UCAS’ October deadline statistics, released this week, make for interesting reading as ever. The number of UK applicants to Medicine has risen by a further 4% after last year’s huge increase, bringing the size of the applicant pool to a new all time high.
Breaking out first time applicants from what UCAS terms ‘reapplicants’ however reveals a more complex picture. Whilst the former group have actually marginally fallen in number, the latter have driven all of the growth seen in our headline figure.
Plotting the reapplicant group as a proportion of the total UK medicine applicant pool shows a rise from 14% pre-covid to 22% now, returning the group back to the level of the previous peak seen in the 2015 cycle.

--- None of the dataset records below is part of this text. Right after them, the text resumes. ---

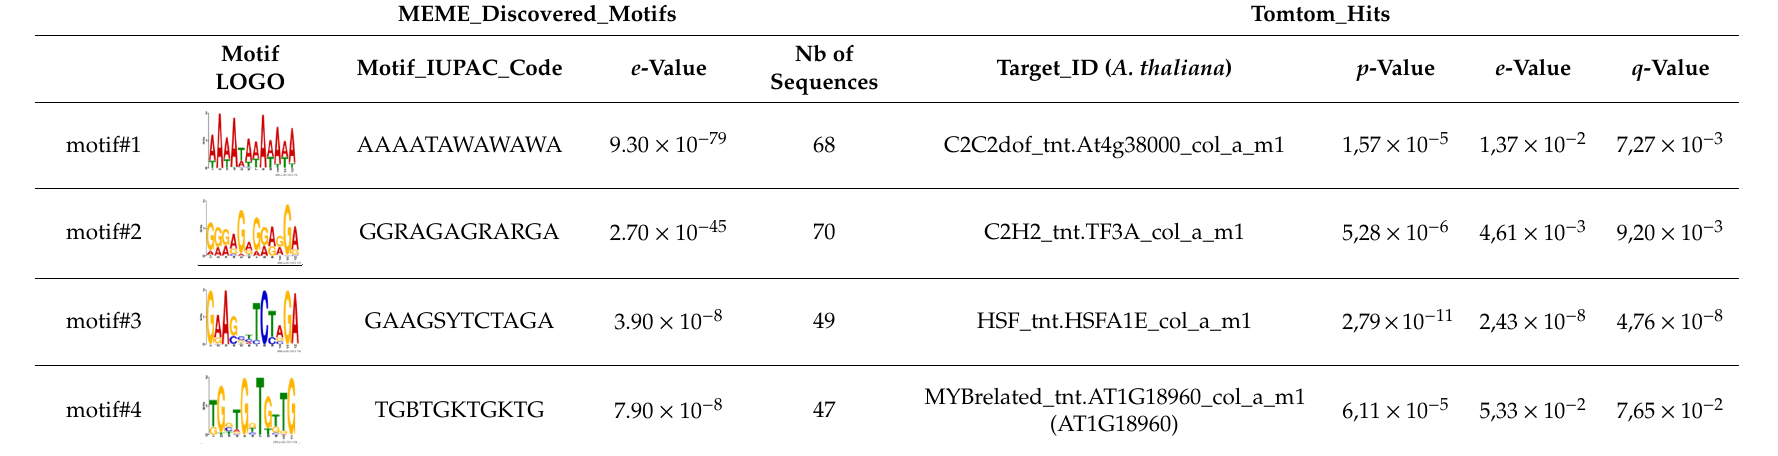
Table 1. MEME Suite discovered motifs within 1500 bp upstream from the initiation codon and Tomtom Hits of the top 100 genes in the yellow module form the WGCNA.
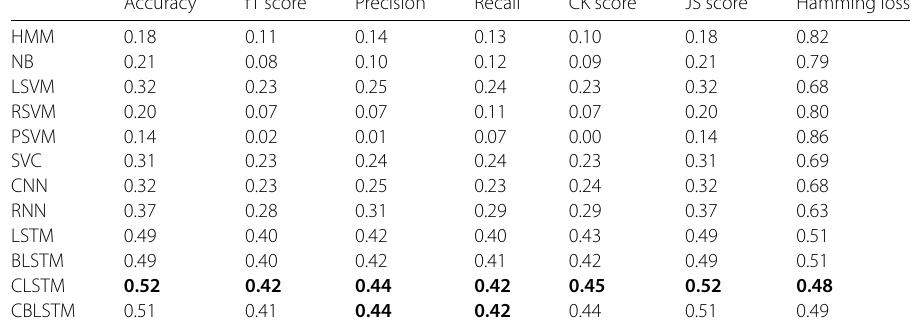
Table 7 Performance measures averaged over 38 users in a leave-one-out experiment. For all the metrics, except the Hamming loss, higher is better. CK is for Cohen’s Kappa score; JS is for Jaccard similarity Accuracy f1 score Precision Recall CK score JS score Hamming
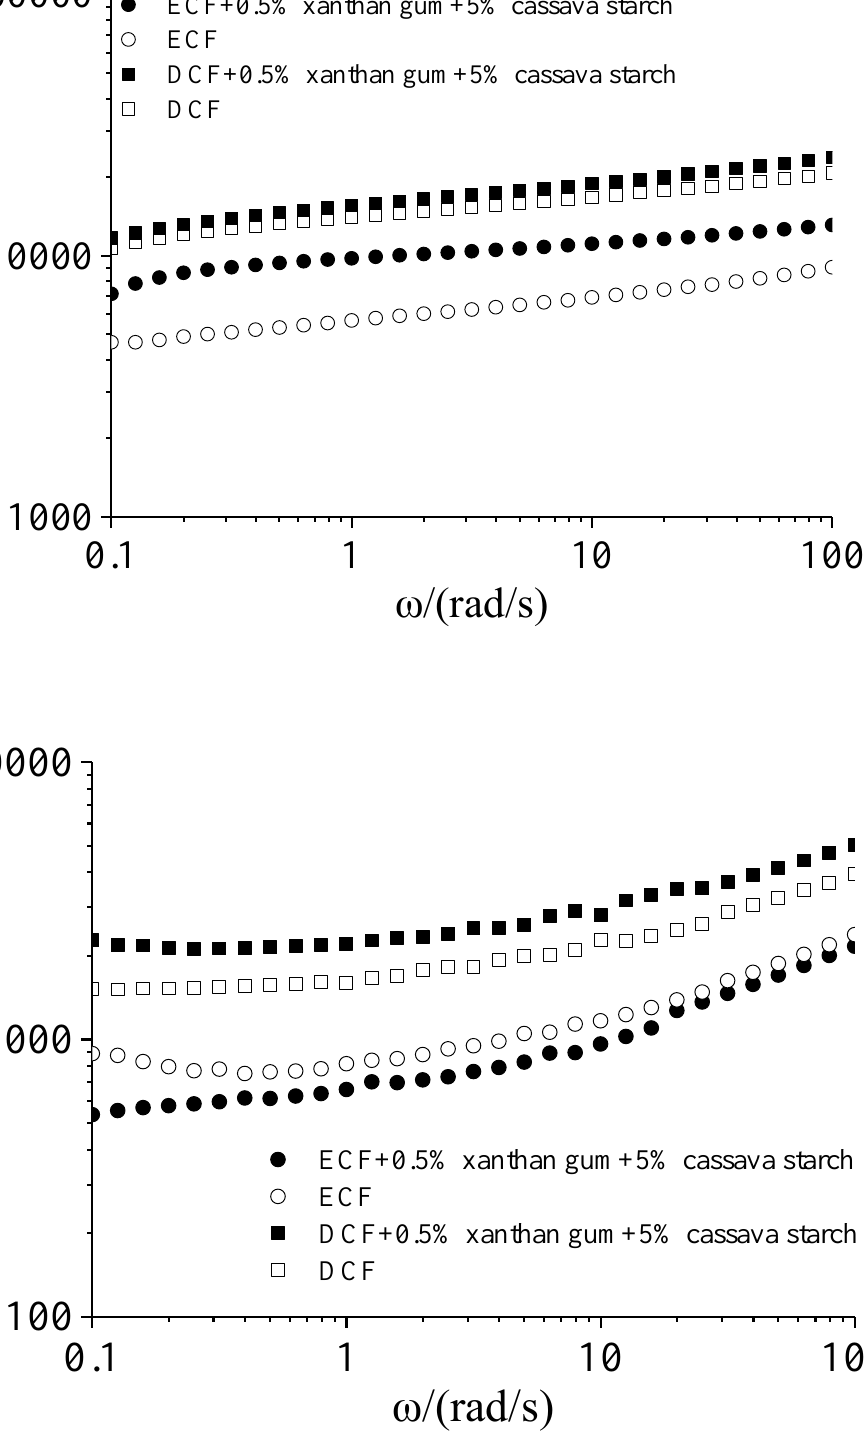
Figure 6. Frequency sweep of tortillas. ( A ): Storage modulus G′; ( B ): loss modulus G″. DCF: dry-milling corn flour; WCF: wet-milling corn flour; ECF: enzymatic wet-milling corn flour. ●: enzymatic wet-milling corn flour + 0.5% xanthan gum + 5% cassava starch; ○ : enzymatic wet-milling corn flour; ■ : dry- milling corn flour + 0.5% xanthan gum + 5% cassava starch; □: dry -milling corn flour.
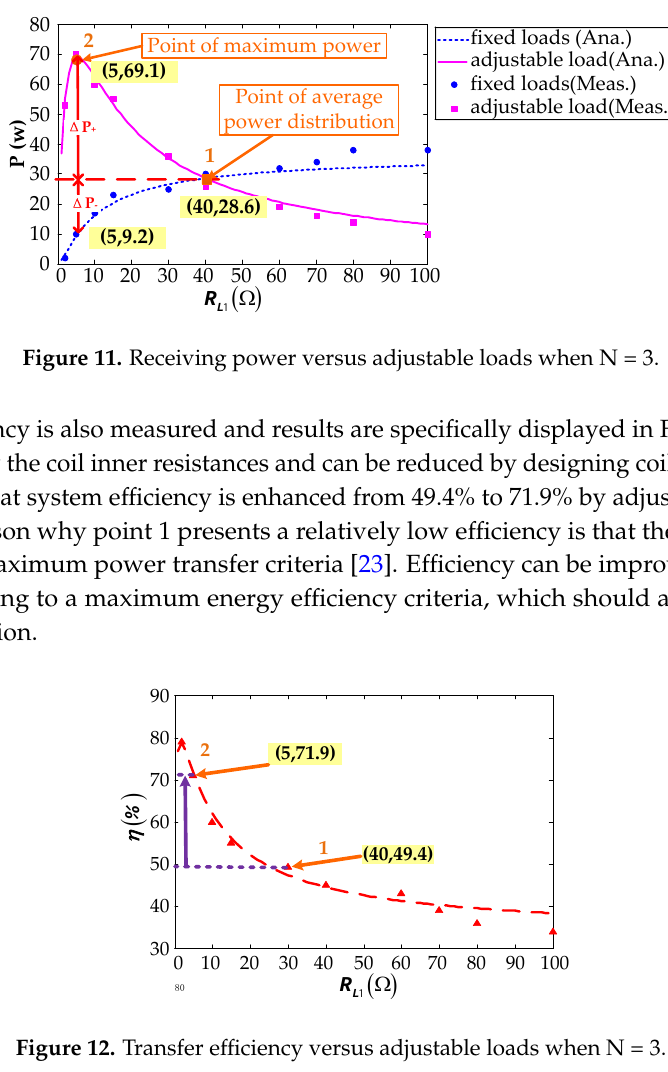
Figure 12. Transfer efficiency versus adjustable loads when N = 3.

UCAS’ definition of reapplicant here doesn’t require these individuals to have applied to Medicine before, just that they have submitted an application to any course through UCAS in a previous cycle. So these aren’t necessarily those who have already been turned away by a medical school, although they will be a component of this group. Another component however, and likely the one driving this growth, will be those who previously applied for non-medicine courses but having benefitted from the increasingly generous awarding of grades in the past two years have now returned with new aspirations.
With this same grade generosity having pushed many medical schools over capacity in the 2021 cycle and their offer making in this cycle likely to be even more cautious than normal as a result, these reapplicants chances of securing a medicine place unfortunately may not be a high as they’re hoping – even if they’re sitting on top grades.